不知为何,她脸颊微微泛了点红,但却只是摇头,并不肯说什么。
他也不追问,只是沉默着把她往怀里揉揉,故作严肃,“那你也不能怪我,得怪惹我生气的人。”
她愣住,一时间不知道该说些什么。这男人怎么可以这么无耻!也不想理他,低头从烟灰缸里拿起未熄的雪茄,刚刚才吸上一口,却被他一把夺过,有些严厉的责备,“不准再碰这些东西,都跟谁学的这是?”
她又想从他手里抢回来,“我心里烦,你别管我。”
“又想让我病上一回?”他轻易躲过挑眉,半是玩笑,却也分不清是否认真,“再折腾上一次,你可真回不去了。”
她瞪他,“谁要再管你!”
他扯扯嘴角,也不再理会她,懒洋洋的吸了口从她手里夺来的雪茄,悠悠吸了口,原本已经略有平静的她顿时又不乐意了,朝他嚷嚷,“凭什么你能吸我不能?”
“因为你是小孩儿。”他答。简洁明了。
她原本是该生气的,可此时也不知为何,只感觉一阵阵的无力,有点懒,也不想多说了。
“你这瘾挺大啊。”他拧过她的小脸蛋,语气有些不善,下巴朝烟灰缸中的狼藉抬抬,“你在英国也是这种抽法?姓苏的也不管管你?”
她拍掉他的手,轻声,“他管不了我这些。”
他一声嗤笑,“呦,倒是能耐了。”
虽然刚刚在电话里得知了归期的延迟,可是心里惦记着刚刚那个意外,心慌意乱的要命,没了烟来发泄苦闷,她只得一声声不住的叹息。

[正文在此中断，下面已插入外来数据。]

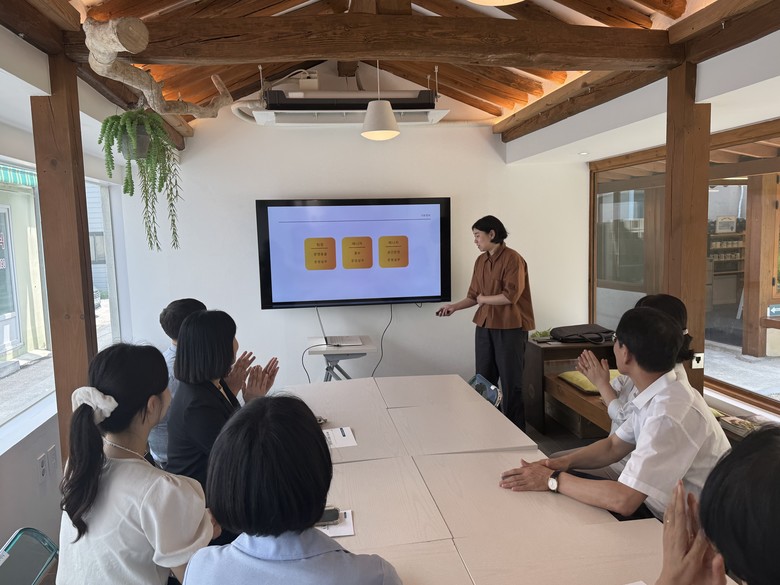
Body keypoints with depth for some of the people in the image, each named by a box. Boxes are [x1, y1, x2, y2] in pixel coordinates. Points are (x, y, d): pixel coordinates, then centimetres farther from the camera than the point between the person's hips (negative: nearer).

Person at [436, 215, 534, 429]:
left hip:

“你到底什么时候肯放我走啊?”她今晚不知道第多少遍重复。
他这回没再像之前那样和她绕弯或是敷衍,短暂的沉默之后,语气沉静下来,也有些无奈的叹气,意有所指,“那我刚刚睡着了,你为什么又不走?”
“你那个样子,我......”她差点脱口而出,险险收住,“我也睡着了。”
他没有揭穿她拙劣的小把戏,而是很突然的话锋一转,“你爱他吗?”
“什么?”这话题转变的太突然。
“你爱他吗?”他盯着她的眼睛,一字一顿又重复了一遍。
“......”她愣在当场,片刻过后才有些发虚的反问,“干什么,突然问这个......”
“回答我。”他态度甚至有些冷硬了。
她露出若有所思的神色,有些怅惘,风吹起,她抬手摸了摸他被风吹的有些凌乱的头发,不易察觉的一声叹息......
“原来你很在意这个。”
他停顿一下,有意无意的错开她的目光,却没有再给出答案。